Sure enough, the Hamilton brothers were both absolutely, certifiable, complete, and total fruitcakes. The only thing missing was the festive holiday box from my grandmother! As for their customer service skills, on a scale of one to ten I'd rank them as a minus seven! In fact, I never even quite made it out of my car before the pair of them came outside to look me and my ride over ... and didn't think very much of either of us!
"Hey, asshole!" The taller, darker haired brother bellowed at me as he looked over the Camaro, "just what the fuck did you do to this glorious set of wheels?" He was a tall weedy looking guy that looked to be in his mid-thirties and perhaps just about as sharp as a sack of wet rice.
"Yeah," the other added, "you raped this bitch good! Someone let you borrow daddy's tool set?" This brother was a bit shorter and stouter and probably three odd years younger. He might be able to count to 21 without unzipping his pants but he'd definitely fallen off of an ugly tree (one of the taller ones) and had hit every branch on the way down.
"Nah," I commented, keeping my tone low and impersonal, "my shit of an older brother did all this, probably while my dad was otherwise busy boning your mom."
These should have been fighting words but I'd been warned about these two idiots.

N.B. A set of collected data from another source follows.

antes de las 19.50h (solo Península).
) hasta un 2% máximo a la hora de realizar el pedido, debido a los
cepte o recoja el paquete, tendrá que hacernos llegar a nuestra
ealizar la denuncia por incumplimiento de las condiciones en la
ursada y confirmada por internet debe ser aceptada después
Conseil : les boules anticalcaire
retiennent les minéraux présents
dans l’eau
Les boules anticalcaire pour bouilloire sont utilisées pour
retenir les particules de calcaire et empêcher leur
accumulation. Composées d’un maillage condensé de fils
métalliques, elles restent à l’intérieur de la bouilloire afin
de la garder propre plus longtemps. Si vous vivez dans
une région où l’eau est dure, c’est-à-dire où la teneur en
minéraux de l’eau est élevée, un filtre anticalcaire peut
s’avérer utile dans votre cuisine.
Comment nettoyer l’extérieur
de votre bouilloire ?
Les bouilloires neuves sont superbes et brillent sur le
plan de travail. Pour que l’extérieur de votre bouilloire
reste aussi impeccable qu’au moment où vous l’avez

They would invariably insult you ... so you then should respond by insulting them right back. Supposedly this would gain their respect, minimally ... in theory anyway.
"Bodacious ride! I hope you worked him over with a tire iron for the way he worked over the body and the interior. Is the engine as bad or worse?"
"Worse, probably laughably so. She's a classic Greek tragedy exported from Detroit. There are more parts in the truck too, probably some original and some not but who the fuck knows at this stage. I want her fixed to cherry – perfect, not just 99.99%."
"Righteous! That we can do, if you've got the green ... and I'd definitely want to keep her that factory forest green paint job! Chevy only did this tone of forest racing green for some of the early test and production models in 1967 and switched to a slightly lighter shade of paint for the rest of the year and the two later first gen models. The factory name for this paint is Mistletoe Green, so I'd bet that you have a really early model, one of the first few hundred or so that rolled off the assembly line!" It took some research later, but he ended up being exactly right! My leafy green Camaro was in fact the 97th car produced.
"It's not easy being green, but it'll do fine. It's beautiful, and I think it's what I want to be." When in profound doubt, you can't go too badly by quoting Kermit the Frog. "Can you make her something of a priority? I'd hate to see her age out in the back with all of the junkers."